__TEKS YANG DIBERIKAN__:
%%

TASIKMALAYA, (KAPOL).-
Sektor pariwisata Tasikmalaya yang masih belum tergali optimal, menurut Deputi Bidang Pengembangan Kelembagaan Kepariwisataan (BPKK) Prof. Dr. Sc. H.M Ahman Sya, M.Pd, M.Sc harus dimulai dari komitmen Pemerintah Daerah. “Jadi bukan masalah destinasi saja, tapi dari budgeting contoh kecilnya. Ini harusnya jangan andalkan dari Pusat saja, tapi ya coba dari Pemda sendiri buktikan komitmennya,” ujarnya dijumpai seusai memberikan kuliah umum di Unsil, Senin (22/8/2016) kemarin.
Dia menekankan untuk sektor pariwisata mulai masuk ke dalam rencana induk pengembangan Tasikmalaya. Selain juga, salah satu yang bisa dilakukan dengan didukung hadirnya perda khusus yang memprioritaskan sektor tersebut.
“Kami yakin ketika komitmen pemerintahnya itu sendiri kuat dengan aplikasi-aplikasi tadi itu, ujungnya yang namanya investor dari luar itu akan datang sendiri. Tanpa perlu dikomandoi oleh kami,” tegas mantan guru besar Unsil tersebut.
Selama ini salah satu yang membuat daerah Priangan Timur masih belum mendominasi dari pariwisata, dinilainya karena masalah aksesibilitas. Padahal, dalam pengembangan pariwisata, aspek tersebut merupakan yang utama. “Makanya, ya minimal ini bandara harus jalanlah, di Priangan Timur itu ada direct flight, misalnya Bali – Tasik. Itu bisa menggeliatkan. Pemda tentu untuk itu harus bisa kerjasama dengan daerah lain, seperti Bali itu kan sangat potensial, dia ibaratnya penghubung arus pariwisata. Kalau ada Bali-Tasik itu akan memudahkan, ketimbang sekarang alurnya harus Bali – Bandung, atau Bali-Jogja, lanjut darat kesini itu kan sangat berat bagi wisatawan,” paparnya.

%%

__ENTRI CATATAN__:
%%

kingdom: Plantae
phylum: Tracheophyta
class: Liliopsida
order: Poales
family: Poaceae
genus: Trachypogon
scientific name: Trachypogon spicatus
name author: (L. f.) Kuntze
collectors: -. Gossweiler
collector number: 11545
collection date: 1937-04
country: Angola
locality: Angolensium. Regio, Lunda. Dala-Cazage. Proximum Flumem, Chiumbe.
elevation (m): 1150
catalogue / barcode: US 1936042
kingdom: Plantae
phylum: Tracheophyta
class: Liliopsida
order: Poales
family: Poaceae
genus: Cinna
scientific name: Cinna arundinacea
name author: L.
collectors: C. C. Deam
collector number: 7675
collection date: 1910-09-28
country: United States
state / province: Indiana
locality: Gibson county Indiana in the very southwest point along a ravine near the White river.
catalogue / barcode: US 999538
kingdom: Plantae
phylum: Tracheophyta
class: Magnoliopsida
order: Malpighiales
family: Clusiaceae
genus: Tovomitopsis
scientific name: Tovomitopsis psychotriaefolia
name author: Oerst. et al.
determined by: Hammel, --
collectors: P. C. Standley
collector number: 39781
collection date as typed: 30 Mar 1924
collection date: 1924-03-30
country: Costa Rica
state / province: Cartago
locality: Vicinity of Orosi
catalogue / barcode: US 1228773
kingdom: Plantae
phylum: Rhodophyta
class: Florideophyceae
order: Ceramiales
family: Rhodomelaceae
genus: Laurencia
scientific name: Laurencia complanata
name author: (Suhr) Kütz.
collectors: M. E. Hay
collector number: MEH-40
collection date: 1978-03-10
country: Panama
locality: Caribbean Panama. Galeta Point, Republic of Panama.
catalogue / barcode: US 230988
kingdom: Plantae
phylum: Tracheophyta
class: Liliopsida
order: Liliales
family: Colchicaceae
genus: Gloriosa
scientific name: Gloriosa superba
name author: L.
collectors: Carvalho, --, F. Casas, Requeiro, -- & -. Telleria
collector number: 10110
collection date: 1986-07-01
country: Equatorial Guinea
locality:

%%

__TUJUAN TUGAS 1__: Tukar "perda khusus" dengan "peraturan daerah khusus" saat menyalin ulang bagian berita pariwisata Tasikmalaya yang diawali kata-kata "Dia menekankan untuk" dan diakhiri "memprioritaskan sektor tersebut.".
__TUJUAN TUGAS 2__: Teruskan berita pariwisata Tasikmalaya mulai setelah kalimat terakhirnya.
Catatan tersebut merupakan bahan tersendiri yang terpisah dari berita pariwisata Tasikmalaya.

__HASIL LATIHAN 1__:
Dia menekankan untuk sektor pariwisata mulai masuk ke dalam rencana induk pengembangan Tasikmalaya. Selain juga, salah satu yang bisa dilakukan dengan didukung hadirnya peraturan daerah khusus yang memprioritaskan sektor tersebut.

__HASIL LATIHAN 2__:
Pun masalah faktor pendukung lainnya, misal saja penginapan perlu mendapatkan perhatian serius. “Sekarang Cikatomas Geopark itu bagus, tapi kan kita wisata ke sana mau nginep dimana, minimal ya warga diberdayakan jadi homestay, kultur ini harus dibangun juga,” katanya.
Sementara itu, Wakil Ketua Komisi X DPR RI Ferdiansyah juga memandang potensi pariwisata wilayah Priangan Timur, masih jauh dari optimal. “Padahal misalnya Tasik, ini sangat mungkin untuk menjadi final destination. Seperti bordir yang sudah terkenal, ketika kita kesana disuguhkan juga dengan proses pembuatan dan pengalaman lain, bukan produknya saja,” kata dia dijumpai di lokasi yang sama.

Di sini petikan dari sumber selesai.